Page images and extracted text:
____________
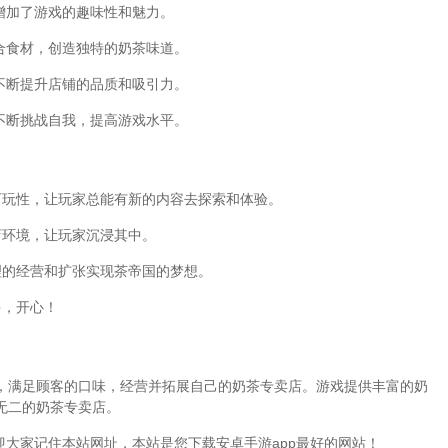
，增加了游戏的趣味性和魅力。
组合食材，创造独特的奶茶味道。
以不断提升店铺的品质和吸引力。
不断挑战自我，提高游戏水平。
可玩性，让玩家总能有新的内容去探索和体验。
店环境，让玩家沉浸其中。
理的经营和扩张实现茶帝国的梦想。
多，开心！
，满足顾客的口味，经营并拓展自己的奶茶专卖店。游戏提供丰富的奶
无二的奶茶专卖店。
迎大家记住本站网址，本站是您下载安卓手游app最好的网站！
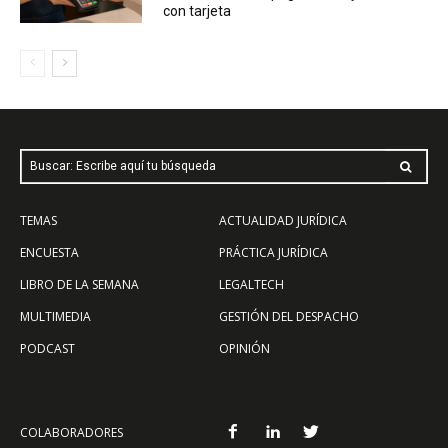
con tarjeta
Buscar: Escribe aquí tu búsqueda
TEMAS
ACTUALIDAD JURÍDICA
ENCUESTA
PRÁCTICA JURÍDICA
LIBRO DE LA SEMANA
LEGALTECH
MULTIMEDIA
GESTIÓN DEL DESPACHO
PODCAST
OPINIÓN
COLABORADORES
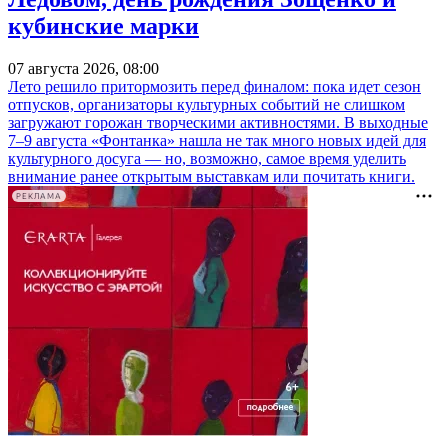
кубинские марки
07 августа 2026, 08:00
Лето решило притормозить перед финалом: пока идет сезон
отпусков, организаторы культурных событий не слишком
загружают горожан творческими активностями. В выходные
7–9 августа «Фонтанка» нашла не так много новых идей для
культурного досуга — но, возможно, самое время уделить
внимание ранее открытым выставкам или почитать книги.
РЕКЛАМА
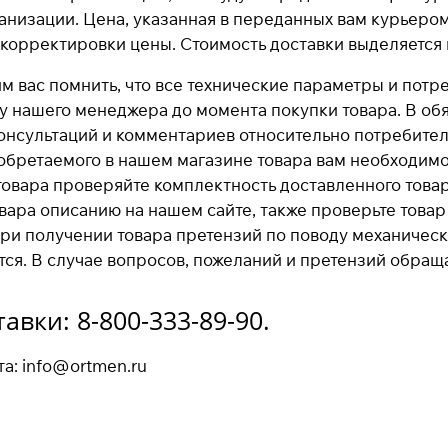
анизации. Цена, указанная в переданных вам курьером
корректировки цены. Стоимость доставки выделяется 
м вас помнить, что все технические параметры и потр
 у нашего менеджера до момента покупки товара. В об
онсультаций и комментариев относительно потребител
обретаемого в нашем магазине товара вам необходим
товара проверяйте комплектность доставленного товар
вара описанию на нашем сайте, также проверьте това
при получении товара претензий по поводу механичес
ся. В случае вопросов, пожеланий и претензий обращ
тавки:
8-800-333-89-90.
та:
info@ortmen.ru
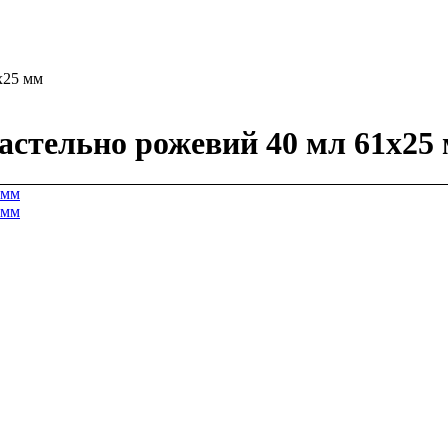
х25 мм
астельно рожевий 40 мл 61х25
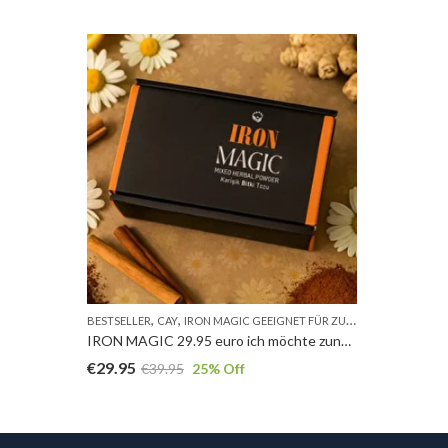
,
,
,
BESTSELLER
CAY
IRON MAGIC GEEIGNET FÜR ZUNEHMEN
NEUE PR
IRON MAGIC 29.95 euro ich möchte zunehmen
€
29.95
€
39.95
25
% Off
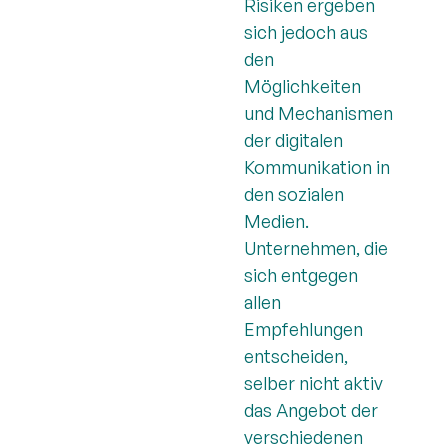
Risiken ergeben
sich jedoch aus
den
Möglichkeiten
und Mechanismen
der digitalen
Kommunikation in
den sozialen
Medien.
Unternehmen, die
sich entgegen
allen
Empfehlungen
entscheiden,
selber nicht aktiv
das Angebot der
verschiedenen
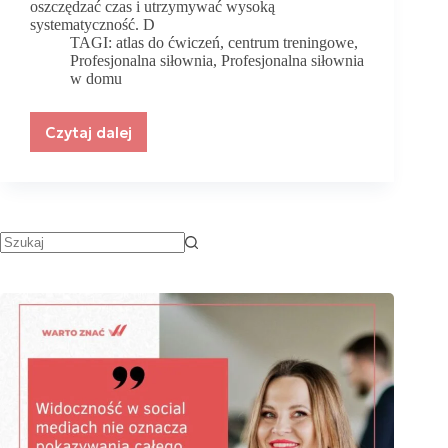
oszczędzać czas i utrzymywać wysoką
systematyczność. D
TAGI:
atlas do ćwiczeń
,
centrum treningowe
,
Profesjonalna siłownia
,
Profesjonalna siłownia
w domu
Czytaj dalej
Profesjonalna
siłownia
w
domu
–
jakie
urządzenia
zapewniają
największe
możliwości
treningowe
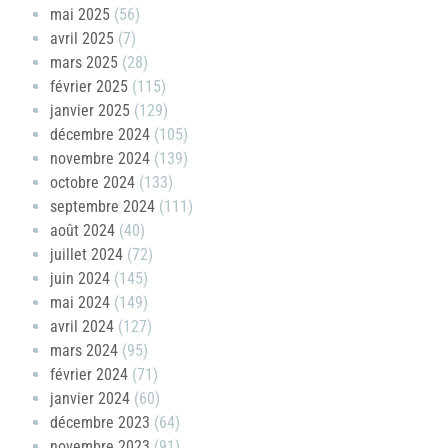
mai 2025
(56)
avril 2025
(7)
mars 2025
(28)
février 2025
(115)
janvier 2025
(129)
décembre 2024
(105)
novembre 2024
(139)
octobre 2024
(133)
septembre 2024
(111)
août 2024
(40)
juillet 2024
(72)
juin 2024
(145)
mai 2024
(149)
avril 2024
(127)
mars 2024
(95)
février 2024
(71)
janvier 2024
(60)
décembre 2023
(64)
novembre 2023
(91)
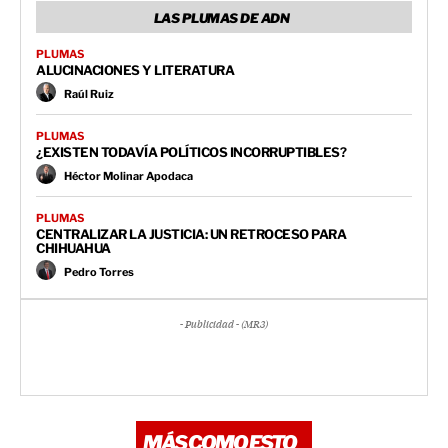
LAS PLUMAS DE ADN
PLUMAS
ALUCINACIONES Y LITERATURA
Raúl Ruiz
PLUMAS
¿EXISTEN TODAVÍA POLÍTICOS INCORRUPTIBLES?
Héctor Molinar Apodaca
PLUMAS
CENTRALIZAR LA JUSTICIA: UN RETROCESO PARA
CHIHUAHUA
Pedro Torres
- Publicidad - (MR3)
MÁS COMO ESTO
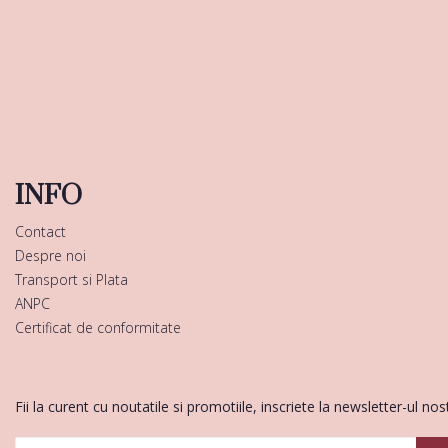
INFO
Contact
Despre noi
Transport si Plata
ANPC
Certificat de conformitate
Fii la curent cu noutatile si promotiile, inscriete la newsletter-ul nos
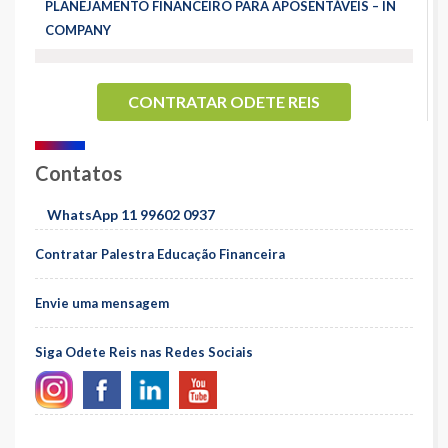
PLANEJAMENTO FINANCEIRO PARA APOSENTÁVEIS – IN
COMPANY
CONTRATAR ODETE REIS
Contatos
WhatsApp 11 99602 0937
Contratar Palestra Educação Financeira
Envie uma mensagem
Siga Odete Reis nas Redes Sociais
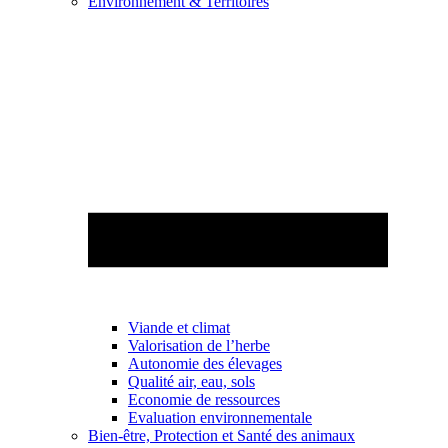
Environnement & Territoires
Viande et climat
Valorisation de l’herbe
Autonomie des élevages
Qualité air, eau, sols
Economie de ressources
Evaluation environnementale
Bien-être, Protection et Santé des animaux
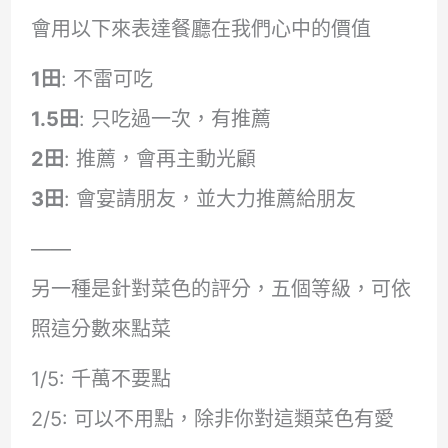
會用以下來表達餐廳在我們心中的價值
1田
: 不雷可吃
1.5田
: 只吃過一次，有推薦
2田
: 推薦，會再主動光顧
3田
: 會宴請朋友，並大力推薦給朋友
——
另一種是針對菜色的評分，五個等級，可依
照這分數來點菜
1/5: 千萬不要點
2/5: 可以不用點，除非你對這類菜色有愛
____________
### YOUR ASSIGNMENT:
Determine the count of lines in the data that contain the string "товара", and reply with that count alone.

### RESPONSE TO THIS EXERCISE:
4